____ Texto
O manifesto tenta nos convencer que se lutarmos contra apenas 1% da população (homens burgueses), a famosa luta de classes, magicamente todos os 99% que restam deixarão de ser racistas, machistas e homofóbicos… E que basta cair o capitalismo, magicamente os homens também vão deixar de ser misóginos. Mas basta ver a história para constatar que o patriarcado não precisa estar num sistema capitalista para existir e até mesmo em sociedades coletivistas como as indígenas já existia a divisão sexual do trabalho e o patriarcado. Portanto, não é apenas derrubando um sistema financeiro que um sistema cultural muito mais arraigado irá cair.
O manifesto também propaga em entrelinhas que até mesmo mulheres negras como Oprah, Rihanna e Beyoncé que fazem parte do 1% não devem fazer parte da luta feminista, pois a luta feminista é apenas para os 99%, retirando a divisão por classe sexual da teoria feminista e realocando apenas a divisão em classes econômicas.
“Na realidade, em todo o mundo, as mulheres são as primeiras vítimas da ocupação colonial e da guerra. Elas enfrentam o assédio sistemático, o estupro político e a escravização […]Nós solidarizamos com ESSAS mulheres. Para burocratas estatais, e gerentes financeiros, tanto homens quanto mulheres, que pretendem justificar seu belicismo alegando libertar as mulheres negras de pele clara e escura, nós dizemos: em nosso nome, não.” Feminismo para os 99% um manifesto, Pág.43 e 44, Boitempo
Que tipo de feminismo distingue que mulheres merecem ou não solidariedade? Então mulheres dos 1% que sofrerem violências misóginas não merecem solidariedade? Como pode um feminismo que se diz antineoliberal propagar justamente o conceito neoliberal que feminismo é um clubinho onde só lutaremos pelas mulheres que forem “merecedoras” de ter seus direitos femininos resguardados? A política feminista é coletiva, e o direito de uma vale para todas. Se lutamos pelo fim da violência contra a mulher, as mulheres de todas as raças e classes sociais serão beneficiadas, não só um grupo em particular.
________
**Tarefas propostas:**
1/ Responda com base no texto crítico sobre o manifesto:
(a) Em que tipo de sociedade coletivista, segundo o texto, já existiam a divisão sexual do trabalho e o patriarcado?
(b) Quais mulheres negras o texto menciona como integrantes do 1%?
(c) Em quais páginas do manifesto se encontra o trecho citado?
2/ Escreva a continuação do texto crítico sobre o manifesto feminista, começando logo após a última frase apresentada.
____ Material apresentado
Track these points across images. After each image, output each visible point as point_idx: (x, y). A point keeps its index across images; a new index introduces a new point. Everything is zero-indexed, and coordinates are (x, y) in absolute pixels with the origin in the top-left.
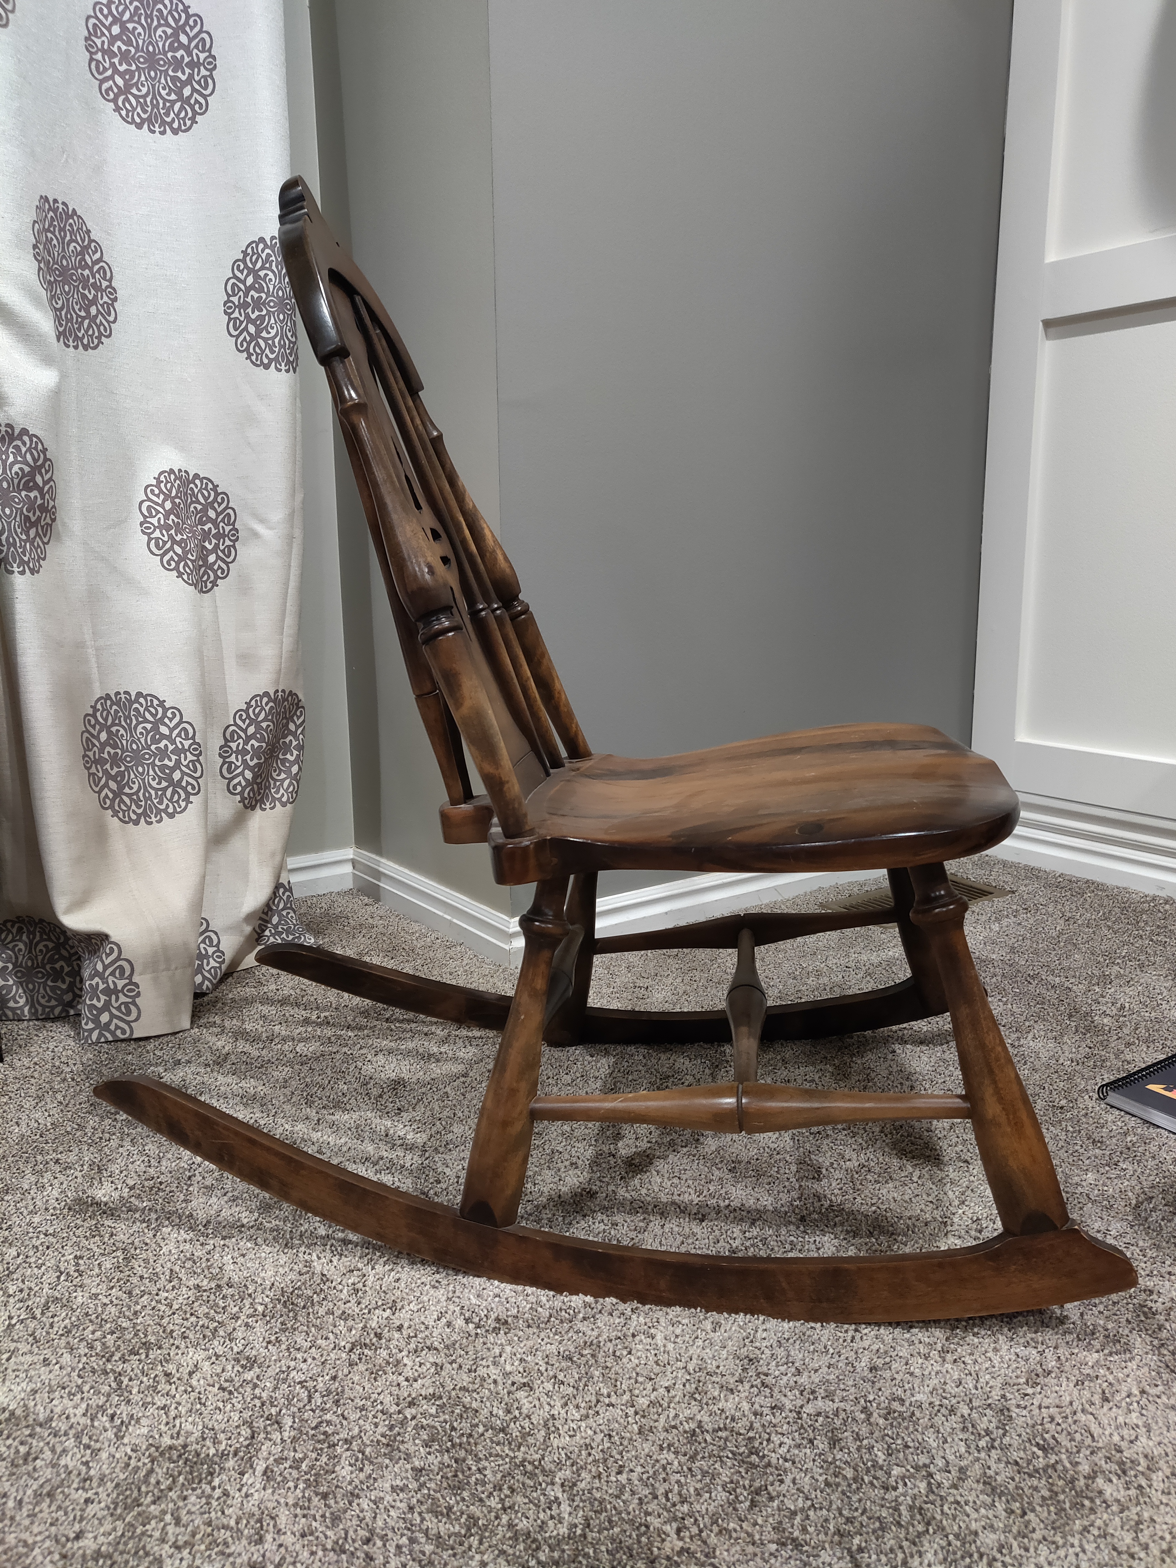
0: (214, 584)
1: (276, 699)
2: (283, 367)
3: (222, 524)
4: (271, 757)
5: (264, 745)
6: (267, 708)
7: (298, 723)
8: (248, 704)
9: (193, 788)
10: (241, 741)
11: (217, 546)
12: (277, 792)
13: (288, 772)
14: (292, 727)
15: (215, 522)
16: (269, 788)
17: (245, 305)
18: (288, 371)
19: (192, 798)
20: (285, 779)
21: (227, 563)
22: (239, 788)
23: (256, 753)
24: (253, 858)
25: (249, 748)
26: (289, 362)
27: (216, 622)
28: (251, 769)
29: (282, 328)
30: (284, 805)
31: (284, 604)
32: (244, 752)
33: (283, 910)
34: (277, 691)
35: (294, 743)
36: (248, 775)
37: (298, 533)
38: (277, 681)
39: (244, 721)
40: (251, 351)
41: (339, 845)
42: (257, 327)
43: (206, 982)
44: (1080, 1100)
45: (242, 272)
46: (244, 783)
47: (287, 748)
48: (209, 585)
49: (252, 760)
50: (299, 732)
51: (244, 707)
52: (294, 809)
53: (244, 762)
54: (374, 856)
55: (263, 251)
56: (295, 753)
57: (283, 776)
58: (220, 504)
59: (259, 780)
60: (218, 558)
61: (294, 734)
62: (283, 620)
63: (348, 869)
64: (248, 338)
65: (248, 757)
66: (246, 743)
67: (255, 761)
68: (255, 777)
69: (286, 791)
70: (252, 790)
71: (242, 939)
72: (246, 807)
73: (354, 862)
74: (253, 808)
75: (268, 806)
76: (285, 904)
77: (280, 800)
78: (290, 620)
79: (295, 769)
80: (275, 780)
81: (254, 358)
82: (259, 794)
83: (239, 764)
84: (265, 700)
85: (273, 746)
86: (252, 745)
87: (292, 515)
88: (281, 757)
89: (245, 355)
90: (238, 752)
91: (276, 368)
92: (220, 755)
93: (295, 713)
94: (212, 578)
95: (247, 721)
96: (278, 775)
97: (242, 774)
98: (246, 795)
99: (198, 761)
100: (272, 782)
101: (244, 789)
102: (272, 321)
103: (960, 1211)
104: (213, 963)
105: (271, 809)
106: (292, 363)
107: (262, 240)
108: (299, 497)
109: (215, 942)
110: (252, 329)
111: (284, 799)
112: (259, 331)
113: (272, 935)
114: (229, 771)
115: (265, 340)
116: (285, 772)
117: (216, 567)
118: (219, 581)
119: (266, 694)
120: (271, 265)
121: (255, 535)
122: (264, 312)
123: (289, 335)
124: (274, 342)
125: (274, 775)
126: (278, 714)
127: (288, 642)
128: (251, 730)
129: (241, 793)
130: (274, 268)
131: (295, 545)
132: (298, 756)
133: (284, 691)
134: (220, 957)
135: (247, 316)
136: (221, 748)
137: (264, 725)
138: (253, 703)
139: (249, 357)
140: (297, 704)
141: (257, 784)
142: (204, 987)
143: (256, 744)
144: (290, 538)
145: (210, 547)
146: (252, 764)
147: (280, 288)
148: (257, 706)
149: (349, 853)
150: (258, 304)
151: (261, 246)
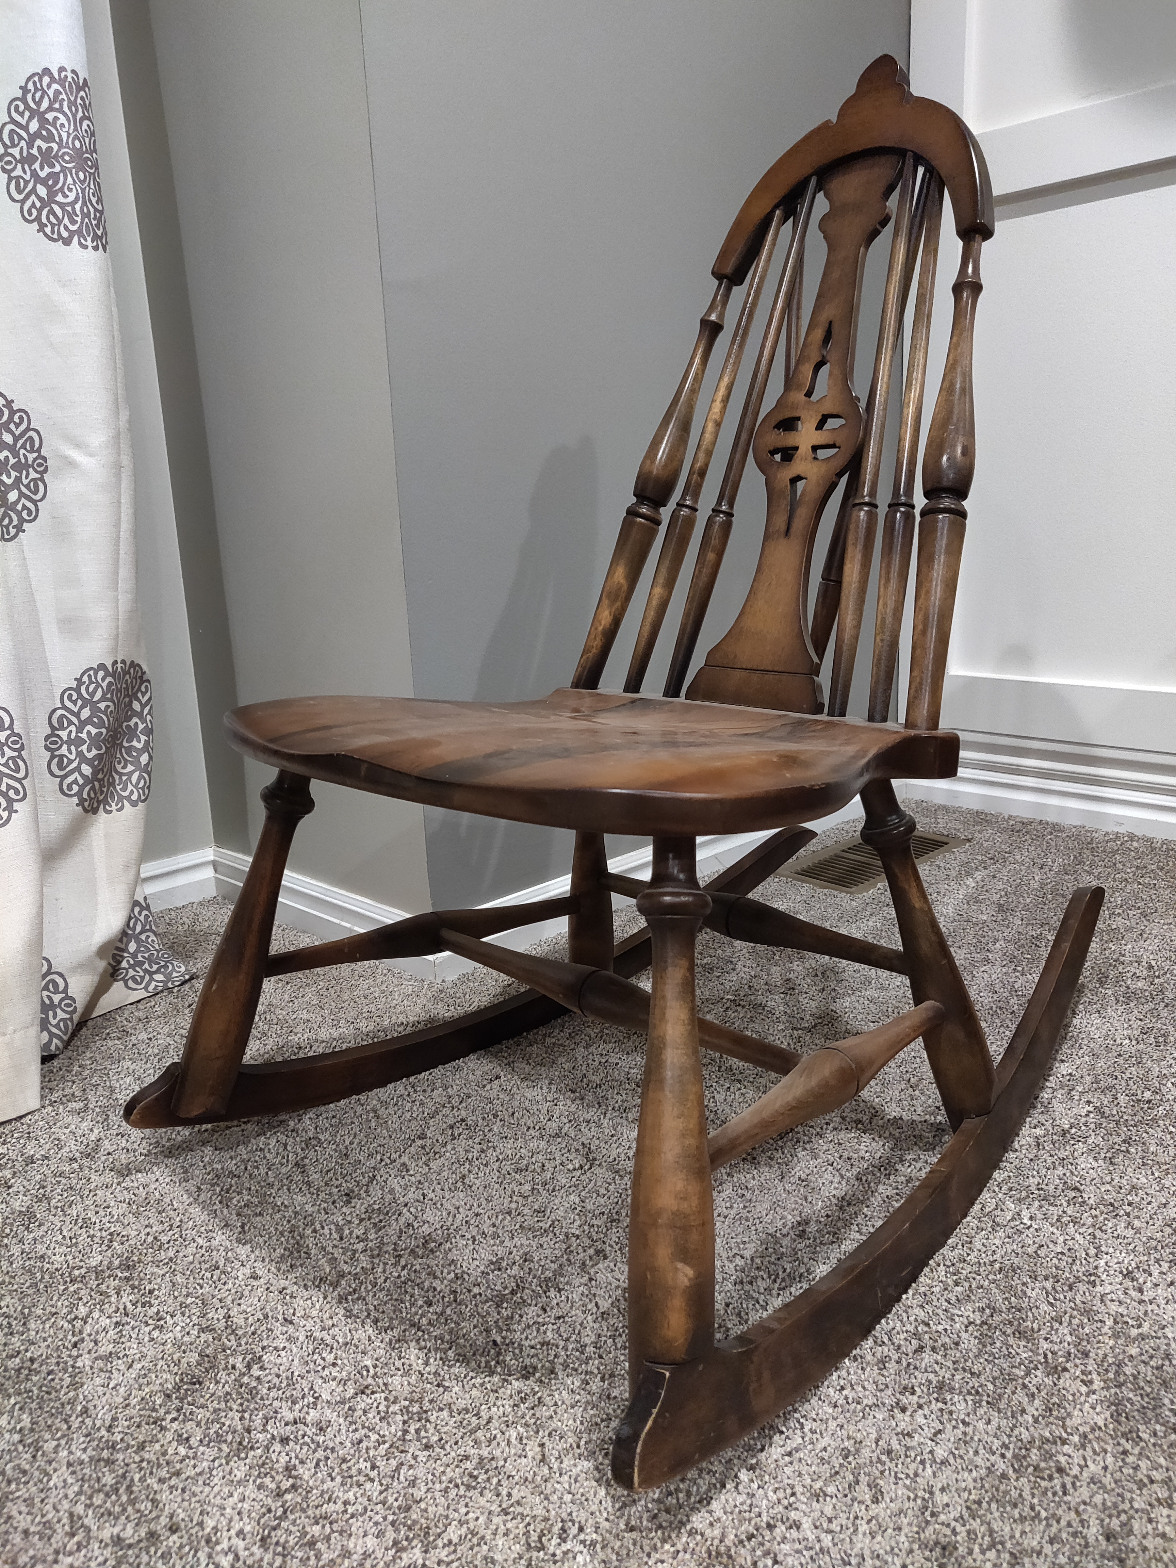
0: (19, 529)
1: (115, 672)
2: (89, 243)
3: (22, 451)
4: (113, 746)
5: (104, 731)
6: (104, 685)
7: (144, 701)
8: (79, 681)
9: (17, 792)
10: (73, 728)
11: (18, 480)
12: (124, 789)
13: (136, 762)
14: (136, 706)
15: (12, 449)
16: (113, 784)
17: (29, 160)
18: (96, 248)
19: (16, 806)
20: (133, 772)
21: (34, 502)
22: (75, 788)
23: (95, 741)
24: (101, 873)
25: (84, 735)
26: (96, 237)
27: (27, 578)
28: (89, 762)
29: (83, 190)
30: (134, 804)
31: (117, 552)
32: (79, 742)
33: (141, 933)
34: (115, 662)
35: (141, 726)
36: (87, 770)
37: (126, 460)
38: (115, 650)
39: (75, 703)
40: (44, 220)
41: (195, 845)
42: (49, 188)
43: (55, 1041)
45: (22, 114)
46: (81, 781)
47: (132, 733)
48: (13, 531)
49: (89, 750)
50: (146, 712)
51: (74, 684)
52: (148, 809)
53: (80, 754)
54: (240, 856)
55: (49, 86)
56: (143, 738)
57: (130, 768)
58: (17, 426)
59: (100, 776)
60: (21, 495)
61: (140, 715)
62: (116, 573)
63: (208, 873)
64: (38, 204)
65: (84, 748)
66: (80, 729)
67: (94, 752)
68: (95, 773)
69: (136, 786)
70: (93, 788)
71: (96, 978)
72: (86, 811)
73: (215, 865)
74: (95, 811)
75: (114, 807)
76: (143, 926)
77: (128, 798)
78: (125, 572)
79: (144, 759)
80: (121, 775)
81: (48, 230)
82: (102, 792)
83: (72, 757)
84: (101, 674)
85: (115, 731)
86: (89, 732)
87: (117, 436)
88: (125, 744)
89: (35, 226)
90: (69, 742)
91: (80, 244)
92: (47, 748)
93: (139, 689)
94: (15, 522)
95: (80, 702)
96: (124, 767)
97: (78, 769)
98: (85, 796)
99: (20, 757)
100: (117, 777)
101: (81, 788)
102: (70, 180)
104: (61, 1015)
105: (118, 810)
106: (101, 238)
107: (47, 71)
108: (124, 416)
109: (61, 988)
110: (42, 191)
111: (135, 797)
112: (52, 194)
113: (132, 966)
114: (60, 767)
115: (62, 205)
116: (132, 763)
117: (19, 507)
118: (26, 526)
119: (102, 666)
120: (61, 105)
121: (71, 463)
122: (58, 168)
123: (94, 200)
124: (74, 209)
125: (119, 767)
126: (119, 691)
127: (124, 600)
128: (86, 713)
129: (79, 794)
130: (66, 109)
131: (123, 476)
132: (147, 742)
133: (123, 662)
134: (69, 1005)
135: (34, 173)
136: (47, 738)
137: (102, 705)
138: (85, 678)
139: (41, 229)
140: (141, 677)
141: (99, 781)
142: (53, 1048)
143: (94, 731)
144: (118, 467)
145: (9, 481)
146: (90, 756)
147: (76, 137)
148: (91, 682)
149: (209, 853)
150: (48, 158)
151: (46, 80)
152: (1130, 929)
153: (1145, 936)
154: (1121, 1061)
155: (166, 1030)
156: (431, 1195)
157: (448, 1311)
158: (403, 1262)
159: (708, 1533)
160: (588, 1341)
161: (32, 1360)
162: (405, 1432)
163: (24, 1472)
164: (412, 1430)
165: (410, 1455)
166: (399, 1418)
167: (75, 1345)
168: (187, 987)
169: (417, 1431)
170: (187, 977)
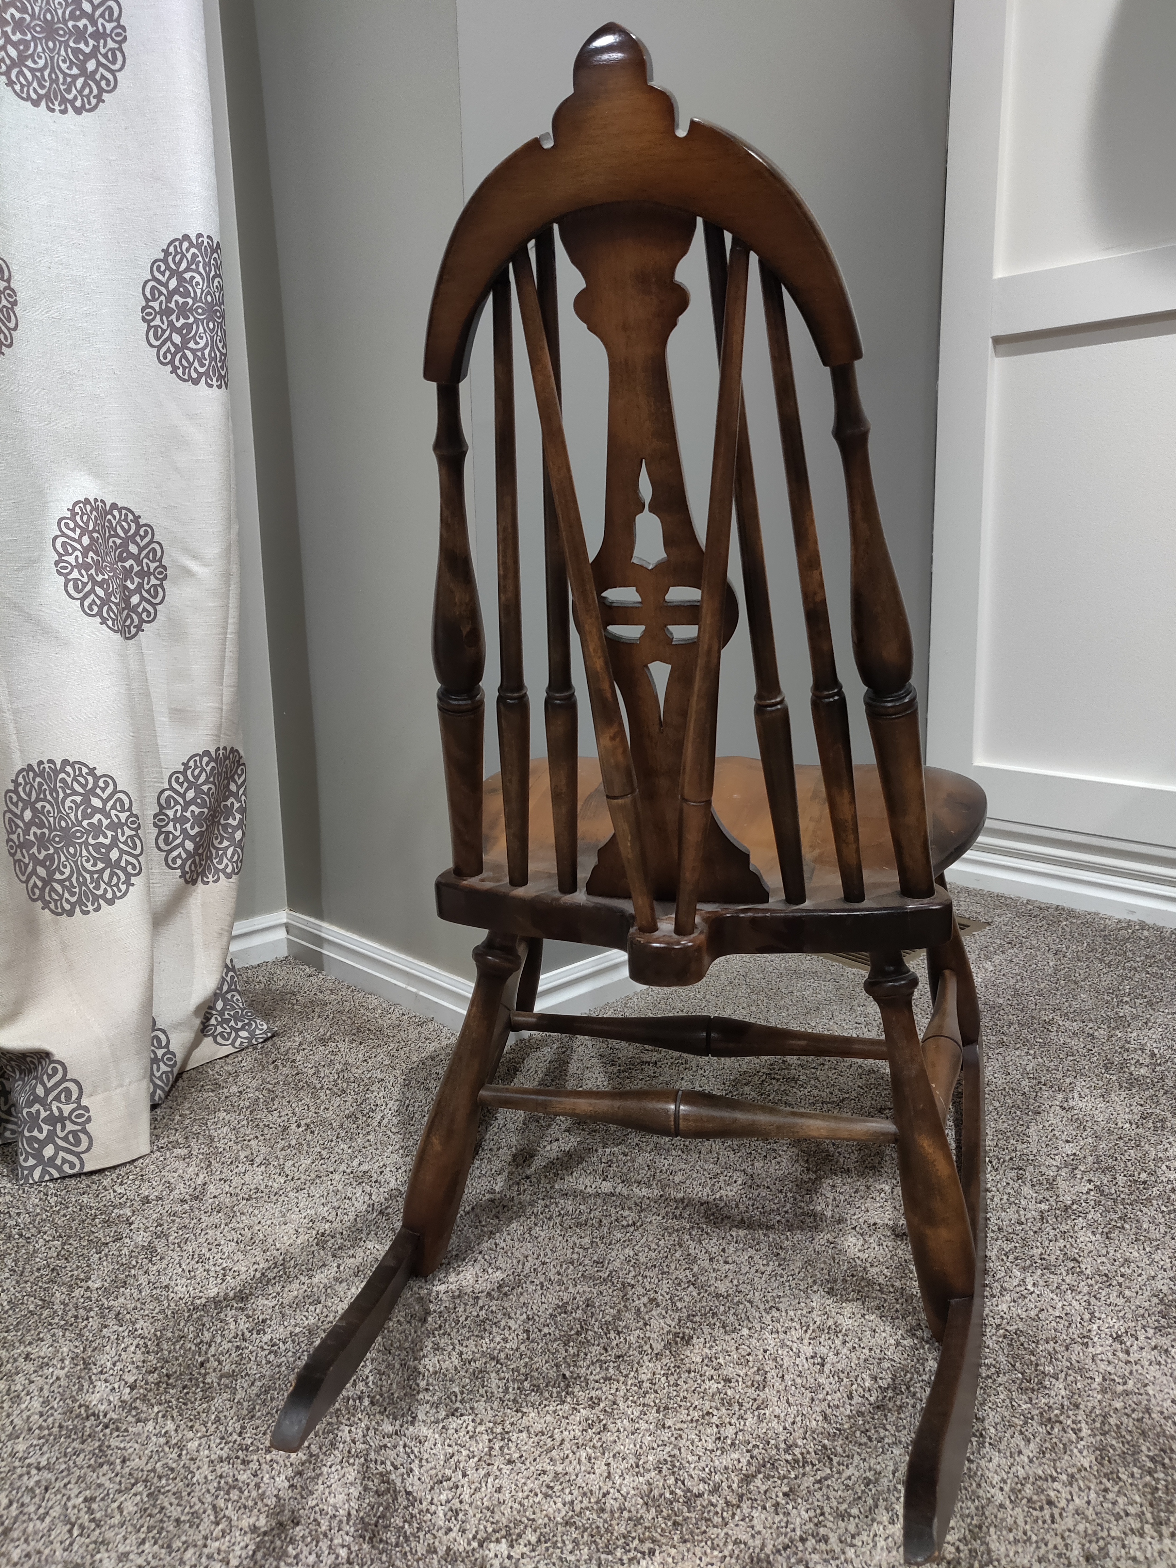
0: (139, 629)
1: (217, 757)
2: (215, 383)
3: (145, 561)
4: (212, 824)
5: (206, 810)
6: (208, 769)
7: (239, 782)
8: (186, 765)
9: (134, 868)
10: (178, 807)
11: (140, 586)
12: (220, 862)
13: (231, 839)
14: (233, 787)
15: (137, 559)
16: (210, 858)
17: (168, 312)
18: (220, 387)
19: (133, 880)
20: (228, 847)
21: (154, 605)
22: (179, 862)
23: (198, 820)
24: (198, 938)
25: (188, 814)
26: (221, 377)
27: (144, 672)
28: (192, 839)
29: (212, 338)
30: (229, 876)
31: (223, 651)
32: (183, 820)
33: (227, 992)
34: (218, 749)
35: (237, 806)
36: (189, 845)
37: (235, 569)
38: (218, 738)
39: (181, 785)
40: (177, 363)
41: (270, 908)
42: (183, 337)
43: (159, 1091)
44: (1159, 1172)
45: (163, 273)
46: (184, 856)
47: (228, 812)
48: (133, 630)
49: (192, 828)
50: (241, 792)
51: (181, 768)
52: (240, 881)
53: (184, 831)
54: (312, 920)
55: (188, 250)
56: (238, 816)
57: (226, 843)
58: (142, 538)
59: (200, 851)
60: (143, 598)
61: (236, 795)
62: (222, 669)
63: (282, 934)
64: (173, 350)
65: (188, 826)
66: (185, 809)
67: (197, 829)
68: (196, 848)
69: (230, 860)
70: (194, 862)
71: (193, 1035)
72: (187, 882)
73: (288, 927)
74: (194, 882)
75: (211, 879)
76: (229, 986)
77: (224, 871)
78: (230, 668)
79: (238, 835)
80: (217, 849)
81: (180, 372)
82: (201, 865)
83: (177, 833)
84: (205, 759)
85: (215, 811)
86: (193, 812)
87: (228, 549)
88: (222, 822)
89: (169, 368)
90: (175, 820)
91: (207, 383)
92: (155, 824)
93: (236, 772)
94: (136, 622)
95: (186, 785)
96: (221, 843)
97: (182, 844)
98: (187, 869)
99: (137, 835)
100: (214, 852)
101: (184, 862)
102: (201, 330)
103: (1095, 1327)
104: (164, 1068)
105: (215, 882)
106: (224, 377)
107: (186, 237)
108: (235, 528)
109: (164, 1043)
110: (177, 339)
111: (229, 870)
112: (185, 341)
113: (219, 1023)
114: (167, 843)
115: (193, 351)
116: (227, 839)
117: (140, 610)
118: (144, 626)
119: (207, 753)
120: (197, 267)
121: (188, 572)
122: (191, 320)
123: (220, 345)
124: (203, 354)
125: (216, 843)
126: (220, 774)
127: (228, 693)
128: (191, 794)
129: (182, 867)
130: (201, 269)
131: (232, 583)
132: (241, 820)
133: (225, 748)
134: (171, 1059)
135: (171, 324)
136: (155, 816)
137: (205, 788)
138: (192, 763)
139: (174, 370)
140: (238, 761)
141: (200, 855)
142: (157, 1098)
143: (197, 811)
144: (227, 575)
145: (132, 587)
146: (192, 833)
147: (209, 293)
148: (196, 767)
149: (282, 916)
150: (183, 311)
151: (185, 245)
152: (1135, 1017)
153: (1150, 1024)
154: (1121, 1143)
155: (254, 1084)
156: (503, 1245)
157: (523, 1348)
158: (481, 1303)
159: (750, 1542)
160: (644, 1377)
161: (168, 1376)
162: (491, 1448)
163: (172, 1470)
164: (497, 1447)
165: (495, 1467)
166: (485, 1437)
167: (202, 1364)
168: (269, 1043)
169: (501, 1448)
170: (269, 1035)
________
**Lista de respostas:**
1/
(a) Nas sociedades indígenas.
(b) Oprah, Rihanna e Beyoncé.
(c) Nas páginas 43 e 44.

2/
O livro, apesar de escrito por 3 autoras, não traz nenhuma teórica feminista sendo citada ou fundamentando alguma ideia, mas chegam a citar Marx e Engels como a base desse manifesto dito “feminista”, onde qualquer feminista deveria estar à sombra deles na tentativa de fazer, pasmem, um manifesto feminista… Flora Tristã e Simone de Beauvoir mandam lembranças, inclusive. O que nos mostra que nem só de representatividade vivem as pautas feministas, quando a lógica seguida ainda é a patriarcal.
“Escrever um manifesto feminista é tarefa hercúlea. Qualquer pessoa que tente fazê-lo se baseia em — e se coloca na sombra de — Marx e Engels.” Feminismo para os 99% um manifesto, Pág.97, Boitempo.
Além das 11 teses baseadas em um livro de Marx, onde felizmente lembram a questão do trabalho reprodutivo que Marx convenientemente esqueceria de mencionar em O capital, o livro traz bastante incoerências, onde uma hora diz que mulheres jamais poderiam se reivindicar uma classe, pois não são um grupo homogêneo:
“as proclamações abstratas de sororidade global são contraproducentes […]a verdade é que embora todas soframos a opressão misógina na sociedade capitalista, nossa opressão assume formas diferentes” pág. 81
mas logo em seguida diz que o que torna a classe proletária forte é sua diversidade:
“Na realidade, a solidariedade de classe é mais bem promovida por meio do reconhecimento recíproco das diferenças relevantes entre nós, de nossas situações, nossas experiências e sofrimentos estruturais díspares […] pág. 95–96
Afinal o que um trabalhador que ganha 100x mais que um trabalhador que ganha um salário mínimo tem em comum exceto o fato de ambos serem proletários é exatamente o mesmo que uma mulher negra dona dos meios de produção tem em comum com a trabalhadora negra de sua fábrica: ambas são mulheres negras e sofrem misoginia e racismo. Mas por que a opressão em comum só vale se for para a classe social? Por um acaso o movimento negro aceitaria segregar os negros burgueses de sua luta antiracista quando mesmo um negro burguês não está livre de sofrer com o racismo? Porque então o feminismo deveria segregar mulheres burguesas se mesmo elas, no topo do privilégio, não estão livres de sofrerem com a misoginia?
Para uma esquerda masculinista é importante que mulheres não tenham consciência de que são uma classe sexual, e fica necessário propor claramente que mulheres não devem se unir coletivamente por sua própria opressão, mas se juntar à luta mais ampla da esquerda. E não devemos esquecer que também existe (e muito) machismo na esquerda, nenhum homem seja de direita ou esquerda se furta voluntariamente dos seus privilégios no patriarcado.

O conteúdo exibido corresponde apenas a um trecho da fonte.